--- Exercise objective ---
Exclude any images and output the remaining records exactly.

--- Data for analysis ---
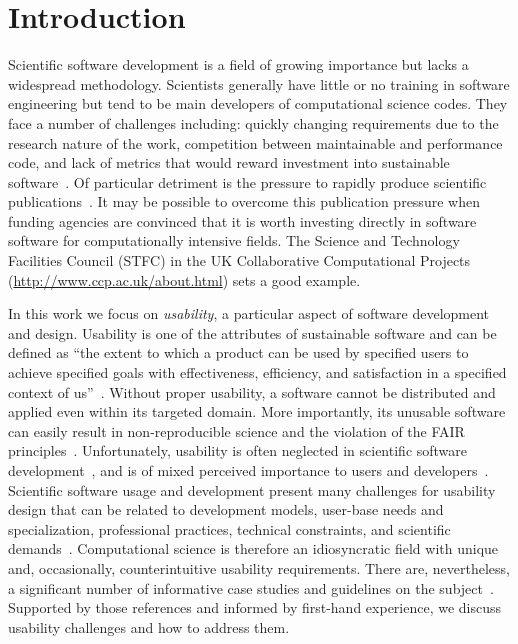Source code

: \documentclass[conference]{IEEEtran}
\begin{document}
\section{Introduction}
Scientific software development is a field of growing importance
but lacks a widespread methodology.
Scientists generally have little or no training
in software engineering but tend to be main developers of
computational science codes. They face a number of challenges including:
quickly changing requirements due to the research nature of the work,
competition between maintainable and performance code, and lack of metrics
that would reward investment into sustainable software~\cite{Segal:2007, Kelly:2007}. 
Of particular detriment is the pressure to rapidly produce scientific
publications~\cite{Wilson:2006, Killcoyne:2009}. 
It may be possible to overcome this publication pressure 
when funding agencies are convinced that it is 
worth investing directly in software software for computationally intensive fields. 
The Science and Technology Facilities Council (STFC) in the UK Collaborative 
Computational Projects (\url{http://www.ccp.ac.uk/about.html}) 
sets a good example.


In this work we focus on \emph{usability}, a particular aspect of
software development and design. Usability  is one of the attributes of
sustainable software and can be defined as
``the extent to which a product can be used by specified users to achieve
specified goals with effectiveness, efficiency, and satisfaction in a specified
context of us''~\cite[p.3]{Venters_WSSSPE}. Without proper usability, a software 
cannot be distributed and applied even within its targeted domain.
More importantly, its unusable software can easily result in non-reproducible 
science and the violation of the FAIR principles~\cite{Wilkinson:2016}. 
Unfortunately, usability is often neglected in scientific software development~\cite{Ahmed:2014},
and is of mixed perceived importance to users and developers~\cite{Nguyen-Hoan:2010, Hucka:2016}.
Scientific software usage and development present many challenges for usability 
design that can be related to development models, user-base needs and 
specialization, professional practices, technical constraints, and scientific 
demands~\cite{Queiroz:2016}. Computational science is therefore 
an idiosyncratic field with unique and, occasionally, counterintuitive usability 
requirements. There are, nevertheless, a significant number of informative 
case studies and guidelines on the subject~\cite{MacLeod:1992, Springmeyer:1993, 
Pancake:1996, Javahery:2004, Schraefel:2004,Letondal:2004,Talbott:2005, 
Macaulay:2009, DeRoure:2009, Keefe:2010, DeMatos:2013,Ahmed:2014, Fangohr:2016, 
Beg:2016,List:2017}. Supported by those references and informed by first-hand
experience, we discuss usability challenges and how to address them. 
\end{document}
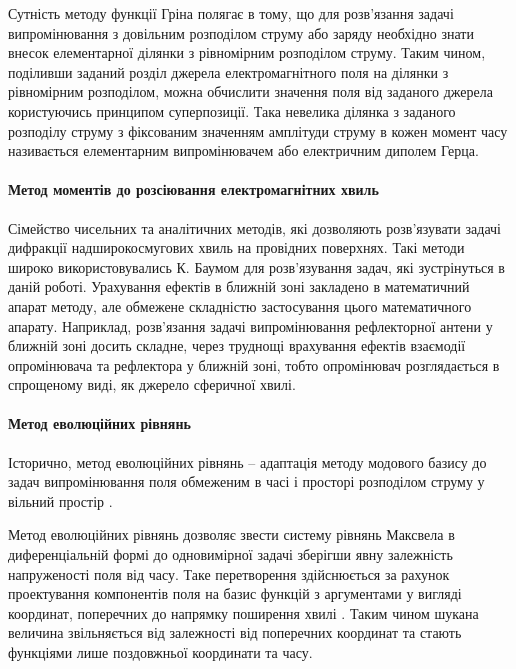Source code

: Сутність методу функції Гріна полягає в тому, що для розв'язання задачі 
випромінювання з довільним розподілом струму або заряду необхідно знати 
внесок елементарної ділянки з рівномірним розподілом струму. Таким чином, 
поділивши заданий розділ джерела електромагнітного поля на ділянки з 
рівномірним розподілом, можна обчислити значення поля від заданого джерела 
користуючись принципом суперпозиції. Така невелика ділянка з заданого розподілу 
струму з фіксованим значенням амплітуди струму в кожен момент часу називається
елементарним випромінювачем або електричним диполем Герца.

\paragraph{Метод моментів до розсіювання електромагнітних хвиль}

Сімейство чисельних та аналітичних методів, які дозволяють розв'язувати
задачі дифракції надширокосмугових хвиль на провідних поверхнях.
Такі методи широко використовувались К. Баумом для розв'язування задач, які 
зустрінуться в даній роботі. Урахування ефектів в ближній зоні закладено в
математичний апарат методу, але обмежене складністю застосування цього 
математичного апарату. Наприклад, розв'язання задачі випромінювання 
рефлекторної антени у ближній зоні досить складне, через труднощі врахування 
ефектів взаємодії опромінювача та рефлектора у ближній зоні, тобто 
опромінювач розглядається в спрощеному виді, як джерело сферичної хвилі.

\paragraph{Метод еволюційних рівнянь}

Історично, метод еволюційних рівнянь -- адаптація методу модового базису 
\cite{imp:Tretyakov1986} до задач випромінювання поля обмеженим в часі і 
просторі розподілом струму у вільний простір \cite{imp:Tretyakov2004}.

Метод еволюційних рівнянь дозволяє звести систему рівнянь Максвела в 
диференціальній формі до одновимірної задачі зберігши явну залежність 
напруженості поля від часу. Таке перетворення здійснюється за рахунок 
проектування компонентів поля на базис функцій з аргументами у вигляді 
координат, поперечних до напрямку поширення хвилі \cite{imp:Dumin2010}. 
Таким чином шукана величина звільняється від залежності від поперечних 
координат та стають функціями лише поздовжньої координати та часу.

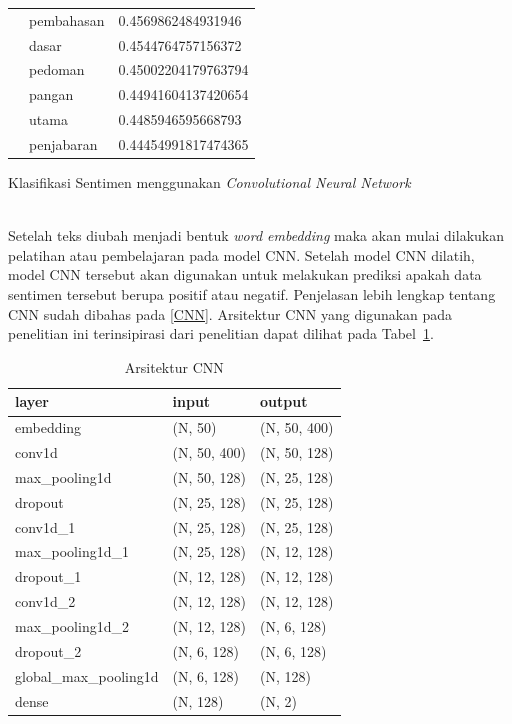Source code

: \begin{enumerate}
\begin{longtable}[c]{|l|l|l|}
                                  & pembahasan      & 0.4569862484931946  \\ \cline{2-3}
                                  & dasar           & 0.4544764757156372  \\ \cline{2-3}
                                  & pedoman         & 0.45002204179763794 \\ \cline{2-3}
                                  & pangan          & 0.44941604137420654 \\ \cline{2-3}
                                  & utama           & 0.4485946595668793  \\ \cline{2-3}
                                  & penjabaran      & 0.44454991817474365 \\ \hline
  \end{longtable}

  {\bfseries \item Klasifikasi Sentimen menggunakan \emph{Convolutional Neural Network}}\\
  Setelah teks diubah menjadi bentuk \emph{word embedding} maka akan mulai dilakukan pelatihan
  atau pembelajaran pada model CNN\@. Setelah model CNN dilatih, model CNN tersebut akan digunakan
  untuk melakukan prediksi apakah data sentimen tersebut berupa positif atau negatif. Penjelasan
  lebih lengkap tentang CNN sudah dibahas pada \autoref{CNN}. Arsitektur CNN yang digunakan pada
  penelitian ini terinsipirasi dari penelitian \citep{Kowsari2019} dapat dilihat pada Tabel~\ref{tab:cnn_architecture}.

  \begin{table}[H]
    \centering
    \caption{Arsitektur CNN}
    \label{tab:cnn_architecture}
    \begin{tabularx}{\columnwidth}{|l|l|l|}
      \hline
      layer & input & output \\ \hline
      embedding & (N, 50) & (N, 50, 400) \\ \hline
      conv1d & (N, 50, 400) & (N, 50, 128) \\ \hline
      max\_pooling1d & (N, 50, 128) & (N, 25, 128) \\ \hline
      dropout & (N, 25, 128) & (N, 25, 128) \\ \hline
      conv1d\_1 & (N, 25, 128) & (N, 25, 128) \\ \hline
      max\_pooling1d\_1 & (N, 25, 128) & (N, 12, 128) \\ \hline
      dropout\_1 & (N, 12, 128) & (N, 12, 128) \\ \hline
      conv1d\_2 & (N, 12, 128) & (N, 12, 128) \\ \hline
      max\_pooling1d\_2 & (N, 12, 128) & (N, 6, 128) \\ \hline
      dropout\_2 & (N, 6, 128) & (N, 6, 128) \\ \hline
      global\_max\_pooling1d & (N, 6, 128) & (N, 128) \\ \hline
      dense & (N, 128) & (N, 2) \\ \hline
    \end{tabularx}
  \end{table}
\end{enumerate}

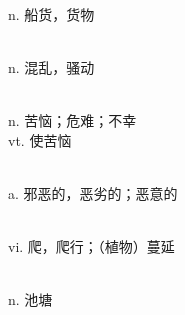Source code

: \documentclass[b5paper, 11pt]{ctexart}
\begin{document}
\begin{multicols*}{2}
\begin{description}[leftmargin=0.5cm]
\item[cargo] \hfill \\ n. 船货，货物

\item[turmoil] \hfill \\ n. 混乱，骚动

\item[distress] \hfill \\ n. 苦恼；危难；不幸 \\ vt. 使苦恼

\item[wicked] \hfill \\ a. 邪恶的，恶劣的；恶意的

\item[creep] \hfill \\ vi. 爬，爬行；（植物）蔓延

\item[pond] \hfill \\ n. 池塘

    \end{description}
\end{multicols*}

\clearpage
\end{document}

--- The completed task ---
Source code

: \documentclass[conference]{IEEEtran}
\begin{document}
\section{Introduction}
Scientific software development is a field of growing importance
but lacks a widespread methodology.
Scientists generally have little or no training
in software engineering but tend to be main developers of
computational science codes. They face a number of challenges including:
quickly changing requirements due to the research nature of the work,
competition between maintainable and performance code, and lack of metrics
that would reward investment into sustainable software~\cite{Segal:2007, Kelly:2007}. 
Of particular detriment is the pressure to rapidly produce scientific
publications~\cite{Wilson:2006, Killcoyne:2009}. 
It may be possible to overcome this publication pressure 
when funding agencies are convinced that it is 
worth investing directly in software software for computationally intensive fields. 
The Science and Technology Facilities Council (STFC) in the UK Collaborative 
Computational Projects (\url{http://www.ccp.ac.uk/about.html}) 
sets a good example.


In this work we focus on \emph{usability}, a particular aspect of
software development and design. Usability  is one of the attributes of
sustainable software and can be defined as
``the extent to which a product can be used by specified users to achieve
specified goals with effectiveness, efficiency, and satisfaction in a specified
context of us''~\cite[p.3]{Venters_WSSSPE}. Without proper usability, a software 
cannot be distributed and applied even within its targeted domain.
More importantly, its unusable software can easily result in non-reproducible 
science and the violation of the FAIR principles~\cite{Wilkinson:2016}. 
Unfortunately, usability is often neglected in scientific software development~\cite{Ahmed:2014},
and is of mixed perceived importance to users and developers~\cite{Nguyen-Hoan:2010, Hucka:2016}.
Scientific software usage and development present many challenges for usability 
design that can be related to development models, user-base needs and 
specialization, professional practices, technical constraints, and scientific 
demands~\cite{Queiroz:2016}. Computational science is therefore 
an idiosyncratic field with unique and, occasionally, counterintuitive usability 
requirements. There are, nevertheless, a significant number of informative 
case studies and guidelines on the subject~\cite{MacLeod:1992, Springmeyer:1993, 
Pancake:1996, Javahery:2004, Schraefel:2004,Letondal:2004,Talbott:2005, 
Macaulay:2009, DeRoure:2009, Keefe:2010, DeMatos:2013,Ahmed:2014, Fangohr:2016, 
Beg:2016,List:2017}. Supported by those references and informed by first-hand
experience, we discuss usability challenges and how to address them. 
\end{document}
Source code

: Сутність методу функції Гріна полягає в тому, що для розв'язання задачі 
випромінювання з довільним розподілом струму або заряду необхідно знати 
внесок елементарної ділянки з рівномірним розподілом струму. Таким чином, 
поділивши заданий розділ джерела електромагнітного поля на ділянки з 
рівномірним розподілом, можна обчислити значення поля від заданого джерела 
користуючись принципом суперпозиції. Така невелика ділянка з заданого розподілу 
струму з фіксованим значенням амплітуди струму в кожен момент часу називається
елементарним випромінювачем або електричним диполем Герца.

\paragraph{Метод моментів до розсіювання електромагнітних хвиль}

Сімейство чисельних та аналітичних методів, які дозволяють розв'язувати
задачі дифракції надширокосмугових хвиль на провідних поверхнях.
Такі методи широко використовувались К. Баумом для розв'язування задач, які 
зустрінуться в даній роботі. Урахування ефектів в ближній зоні закладено в
математичний апарат методу, але обмежене складністю застосування цього 
математичного апарату. Наприклад, розв'язання задачі випромінювання 
рефлекторної антени у ближній зоні досить складне, через труднощі врахування 
ефектів взаємодії опромінювача та рефлектора у ближній зоні, тобто 
опромінювач розглядається в спрощеному виді, як джерело сферичної хвилі.

\paragraph{Метод еволюційних рівнянь}

Історично, метод еволюційних рівнянь -- адаптація методу модового базису 
\cite{imp:Tretyakov1986} до задач випромінювання поля обмеженим в часі і 
просторі розподілом струму у вільний простір \cite{imp:Tretyakov2004}.

Метод еволюційних рівнянь дозволяє звести систему рівнянь Максвела в 
диференціальній формі до одновимірної задачі зберігши явну залежність 
напруженості поля від часу. Таке перетворення здійснюється за рахунок 
проектування компонентів поля на базис функцій з аргументами у вигляді 
координат, поперечних до напрямку поширення хвилі \cite{imp:Dumin2010}. 
Таким чином шукана величина звільняється від залежності від поперечних 
координат та стають функціями лише поздовжньої координати та часу.

Source code

: \begin{enumerate}
\begin{longtable}[c]{|l|l|l|}
                                  & pembahasan      & 0.4569862484931946  \\ \cline{2-3}
                                  & dasar           & 0.4544764757156372  \\ \cline{2-3}
                                  & pedoman         & 0.45002204179763794 \\ \cline{2-3}
                                  & pangan          & 0.44941604137420654 \\ \cline{2-3}
                                  & utama           & 0.4485946595668793  \\ \cline{2-3}
                                  & penjabaran      & 0.44454991817474365 \\ \hline
  \end{longtable}

  {\bfseries \item Klasifikasi Sentimen menggunakan \emph{Convolutional Neural Network}}\\
  Setelah teks diubah menjadi bentuk \emph{word embedding} maka akan mulai dilakukan pelatihan
  atau pembelajaran pada model CNN\@. Setelah model CNN dilatih, model CNN tersebut akan digunakan
  untuk melakukan prediksi apakah data sentimen tersebut berupa positif atau negatif. Penjelasan
  lebih lengkap tentang CNN sudah dibahas pada \autoref{CNN}. Arsitektur CNN yang digunakan pada
  penelitian ini terinsipirasi dari penelitian \citep{Kowsari2019} dapat dilihat pada Tabel~\ref{tab:cnn_architecture}.

  \begin{table}[H]
    \centering
    \caption{Arsitektur CNN}
    \label{tab:cnn_architecture}
    \begin{tabularx}{\columnwidth}{|l|l|l|}
      \hline
      layer & input & output \\ \hline
      embedding & (N, 50) & (N, 50, 400) \\ \hline
      conv1d & (N, 50, 400) & (N, 50, 128) \\ \hline
      max\_pooling1d & (N, 50, 128) & (N, 25, 128) \\ \hline
      dropout & (N, 25, 128) & (N, 25, 128) \\ \hline
      conv1d\_1 & (N, 25, 128) & (N, 25, 128) \\ \hline
      max\_pooling1d\_1 & (N, 25, 128) & (N, 12, 128) \\ \hline
      dropout\_1 & (N, 12, 128) & (N, 12, 128) \\ \hline
      conv1d\_2 & (N, 12, 128) & (N, 12, 128) \\ \hline
      max\_pooling1d\_2 & (N, 12, 128) & (N, 6, 128) \\ \hline
      dropout\_2 & (N, 6, 128) & (N, 6, 128) \\ \hline
      global\_max\_pooling1d & (N, 6, 128) & (N, 128) \\ \hline
      dense & (N, 128) & (N, 2) \\ \hline
    \end{tabularx}
  \end{table}
\end{enumerate}

Source code

: \documentclass[b5paper, 11pt]{ctexart}
\begin{document}
\begin{multicols*}{2}
\begin{description}[leftmargin=0.5cm]
\item[cargo] \hfill \\ n. 船货，货物

\item[turmoil] \hfill \\ n. 混乱，骚动

\item[distress] \hfill \\ n. 苦恼；危难；不幸 \\ vt. 使苦恼

\item[wicked] \hfill \\ a. 邪恶的，恶劣的；恶意的

\item[creep] \hfill \\ vi. 爬，爬行；（植物）蔓延

\item[pond] \hfill \\ n. 池塘

    \end{description}
\end{multicols*}

\clearpage
\end{document}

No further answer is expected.